> _STATED PROBLEM A_: According to the radiation detector description, what is the light reflecting material that covers the circumferential faces of the scintillators composed of?

> _PROVIDED TEXT_:
_ _ _ _

DETAILED DESCRIPTION OF THE PREFERRED EMBODIMENTS
[0052] FIG. 1A shows a perspective view of the radiation detector
according to the present invention, with a part of the light
reflecting material removed for illustration, and FIG. 1B shows the
sectional view along the 1B-1B line in FIG. 1A. The chain
double-dashed line portion of FIG. 1A is deprived of the light
reflecting material for the purpose of revealing the internal
structure. In the radiation detector 100, a plurality of
rectangular planar scintillators 130 are arranged at regular
intervals in a row on the semiconductor photodetecting element
array 120 which converts light to electricity. In the figure, the
semiconductor photodetecting element array 120 is depicted as a
single body, but the interior thereof is actually constituted with
a plurality of photodetecting elements respectively facing a
plurality of scintillators. In FIG. 1, for convenience of
explanation, the number of the scintillators is assumed to be 4,
but actually 8 to 24 scintillators are arranged. Except for the
faces of the scintillators 130 facing the semiconductor
photodetecting elements, the circumferential faces of the
scintillators 130 are covered with a light reflecting material 140
composed of a polyester resin containing rutile type titanium
oxide.
[0053] The manufacture of the radiation detector 100 of the present
invention is described below with reference to FIG. 2. A
scintillator wafer, that is, a scintillator block 110 was bonded to
a machining jig 105 using an adhesive wax (unshown in the figure)

_ _ _ _

> _STATED PROBLEM B_: Turn the lines of the listing into a numbered list, starting with the line containing "locality: The Galapagos" and going on through the line containing "scientific name: Dilsea californica". Omit any blank lines.

_ _ _ _

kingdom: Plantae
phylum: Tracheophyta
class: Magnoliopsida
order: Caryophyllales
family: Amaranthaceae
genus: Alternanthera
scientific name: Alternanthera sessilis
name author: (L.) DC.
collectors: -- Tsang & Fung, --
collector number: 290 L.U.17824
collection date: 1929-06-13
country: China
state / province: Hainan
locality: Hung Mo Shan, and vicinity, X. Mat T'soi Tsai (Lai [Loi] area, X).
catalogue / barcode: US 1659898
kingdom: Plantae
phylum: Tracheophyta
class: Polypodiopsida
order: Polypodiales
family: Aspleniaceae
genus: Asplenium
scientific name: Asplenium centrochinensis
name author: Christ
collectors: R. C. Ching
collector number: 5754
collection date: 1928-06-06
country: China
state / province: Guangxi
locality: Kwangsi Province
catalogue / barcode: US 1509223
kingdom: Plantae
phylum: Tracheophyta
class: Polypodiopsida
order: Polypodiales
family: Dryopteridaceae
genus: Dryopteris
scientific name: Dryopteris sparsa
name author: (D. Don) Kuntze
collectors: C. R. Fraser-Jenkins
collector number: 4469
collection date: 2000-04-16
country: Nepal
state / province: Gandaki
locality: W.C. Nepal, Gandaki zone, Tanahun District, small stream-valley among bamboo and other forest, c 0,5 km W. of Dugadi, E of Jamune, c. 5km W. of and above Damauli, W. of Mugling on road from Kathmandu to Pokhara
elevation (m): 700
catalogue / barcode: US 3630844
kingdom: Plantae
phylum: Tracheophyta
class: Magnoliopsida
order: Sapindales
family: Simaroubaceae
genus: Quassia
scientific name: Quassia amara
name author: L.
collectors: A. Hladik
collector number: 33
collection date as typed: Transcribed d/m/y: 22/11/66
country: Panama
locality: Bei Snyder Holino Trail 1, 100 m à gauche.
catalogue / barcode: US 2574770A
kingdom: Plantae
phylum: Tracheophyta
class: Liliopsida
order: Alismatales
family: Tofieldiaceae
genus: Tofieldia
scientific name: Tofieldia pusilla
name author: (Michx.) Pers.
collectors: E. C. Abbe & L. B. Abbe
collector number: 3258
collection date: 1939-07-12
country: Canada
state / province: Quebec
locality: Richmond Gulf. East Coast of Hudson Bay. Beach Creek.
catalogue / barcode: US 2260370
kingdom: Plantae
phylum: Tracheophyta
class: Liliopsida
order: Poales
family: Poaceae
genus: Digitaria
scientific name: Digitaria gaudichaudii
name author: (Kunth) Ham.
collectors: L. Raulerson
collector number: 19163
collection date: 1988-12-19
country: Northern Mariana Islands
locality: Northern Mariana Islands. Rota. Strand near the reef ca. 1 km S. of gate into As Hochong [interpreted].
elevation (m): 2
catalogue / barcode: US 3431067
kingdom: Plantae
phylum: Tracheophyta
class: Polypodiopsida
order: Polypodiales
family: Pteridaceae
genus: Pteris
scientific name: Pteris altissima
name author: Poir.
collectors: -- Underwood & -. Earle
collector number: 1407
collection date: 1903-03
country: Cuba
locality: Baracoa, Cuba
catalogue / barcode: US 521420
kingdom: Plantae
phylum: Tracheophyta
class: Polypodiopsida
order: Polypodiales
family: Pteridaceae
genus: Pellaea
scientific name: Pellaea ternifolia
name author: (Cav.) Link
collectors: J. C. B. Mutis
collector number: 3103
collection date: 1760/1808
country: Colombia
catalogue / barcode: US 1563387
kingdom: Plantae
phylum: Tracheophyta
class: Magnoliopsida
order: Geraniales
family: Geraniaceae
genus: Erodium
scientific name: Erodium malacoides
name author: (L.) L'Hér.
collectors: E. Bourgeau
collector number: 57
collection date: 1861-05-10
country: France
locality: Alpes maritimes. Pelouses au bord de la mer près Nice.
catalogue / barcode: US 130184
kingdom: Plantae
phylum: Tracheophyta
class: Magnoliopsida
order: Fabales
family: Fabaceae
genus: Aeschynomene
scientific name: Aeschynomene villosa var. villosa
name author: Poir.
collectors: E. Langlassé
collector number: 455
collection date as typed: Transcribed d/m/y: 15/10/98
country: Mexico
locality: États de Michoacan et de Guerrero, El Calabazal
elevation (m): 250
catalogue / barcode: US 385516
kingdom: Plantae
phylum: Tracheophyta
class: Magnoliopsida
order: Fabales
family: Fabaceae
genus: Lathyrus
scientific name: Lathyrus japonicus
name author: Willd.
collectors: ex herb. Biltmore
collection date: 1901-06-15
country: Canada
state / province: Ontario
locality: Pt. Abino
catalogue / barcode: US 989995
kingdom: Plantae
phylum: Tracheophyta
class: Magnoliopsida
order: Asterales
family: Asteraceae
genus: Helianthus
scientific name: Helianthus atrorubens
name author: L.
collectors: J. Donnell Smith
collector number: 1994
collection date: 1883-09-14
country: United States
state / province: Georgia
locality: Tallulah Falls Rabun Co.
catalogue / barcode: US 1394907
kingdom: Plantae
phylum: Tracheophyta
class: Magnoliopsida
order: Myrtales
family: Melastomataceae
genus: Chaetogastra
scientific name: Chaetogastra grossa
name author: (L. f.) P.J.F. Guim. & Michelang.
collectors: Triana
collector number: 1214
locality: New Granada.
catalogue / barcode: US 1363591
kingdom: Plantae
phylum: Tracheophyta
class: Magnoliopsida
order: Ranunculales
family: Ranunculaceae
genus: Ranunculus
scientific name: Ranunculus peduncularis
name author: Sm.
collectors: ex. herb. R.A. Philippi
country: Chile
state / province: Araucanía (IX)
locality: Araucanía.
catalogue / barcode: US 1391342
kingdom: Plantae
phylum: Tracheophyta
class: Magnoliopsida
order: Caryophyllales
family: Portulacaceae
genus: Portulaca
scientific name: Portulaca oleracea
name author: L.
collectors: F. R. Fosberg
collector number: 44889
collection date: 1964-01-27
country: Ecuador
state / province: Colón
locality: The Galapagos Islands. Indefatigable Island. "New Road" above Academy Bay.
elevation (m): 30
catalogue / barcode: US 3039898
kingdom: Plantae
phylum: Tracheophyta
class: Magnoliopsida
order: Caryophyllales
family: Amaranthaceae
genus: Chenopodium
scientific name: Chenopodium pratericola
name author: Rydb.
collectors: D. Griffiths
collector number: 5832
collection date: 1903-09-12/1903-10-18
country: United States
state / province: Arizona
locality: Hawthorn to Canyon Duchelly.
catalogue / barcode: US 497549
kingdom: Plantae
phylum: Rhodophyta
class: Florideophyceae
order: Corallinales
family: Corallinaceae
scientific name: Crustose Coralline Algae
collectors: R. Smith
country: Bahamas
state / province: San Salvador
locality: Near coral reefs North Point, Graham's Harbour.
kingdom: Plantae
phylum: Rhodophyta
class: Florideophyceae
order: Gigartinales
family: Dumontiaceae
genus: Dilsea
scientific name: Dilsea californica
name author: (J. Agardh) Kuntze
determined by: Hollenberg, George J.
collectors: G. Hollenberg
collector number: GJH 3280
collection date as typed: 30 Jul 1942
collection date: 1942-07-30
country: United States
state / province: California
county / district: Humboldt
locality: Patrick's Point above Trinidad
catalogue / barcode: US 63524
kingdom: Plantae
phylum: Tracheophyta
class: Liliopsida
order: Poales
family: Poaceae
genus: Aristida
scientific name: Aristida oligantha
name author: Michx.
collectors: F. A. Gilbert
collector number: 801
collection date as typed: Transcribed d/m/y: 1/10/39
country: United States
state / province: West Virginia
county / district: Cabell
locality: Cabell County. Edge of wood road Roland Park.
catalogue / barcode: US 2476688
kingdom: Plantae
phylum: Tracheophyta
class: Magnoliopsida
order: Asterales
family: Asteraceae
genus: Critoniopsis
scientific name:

_ _ _ _

> _REPLY A_: A polyester resin containing rutile type titanium oxide.

> _REPLY B_:
1. locality: The Galapagos Islands. Indefatigable Island. "New Road" above Academy Bay.
2. elevation (m): 30
3. catalogue / barcode: US 3039898
4. kingdom: Plantae
5. phylum: Tracheophyta
6. class: Magnoliopsida
7. order: Caryophyllales
8. family: Amaranthaceae
9. genus: Chenopodium
10. scientific name: Chenopodium pratericola
11. name author: Rydb.
12. collectors: D. Griffiths
13. collector number: 5832
14. collection date: 1903-09-12/1903-10-18
15. country: United States
16. state / province: Arizona
17. locality: Hawthorn to Canyon Duchelly.
18. catalogue / barcode: US 497549
19. kingdom: Plantae
20. phylum: Rhodophyta
21. class: Florideophyceae
22. order: Corallinales
23. family: Corallinaceae
24. scientific name: Crustose Coralline Algae
25. collectors: R. Smith
26. country: Bahamas
27. state / province: San Salvador
28. locality: Near coral reefs North Point, Graham's Harbour.
29. kingdom: Plantae
30. phylum: Rhodophyta
31. class: Florideophyceae
32. order: Gigartinales
33. family: Dumontiaceae
34. genus: Dilsea
35. scientific name: Dilsea californica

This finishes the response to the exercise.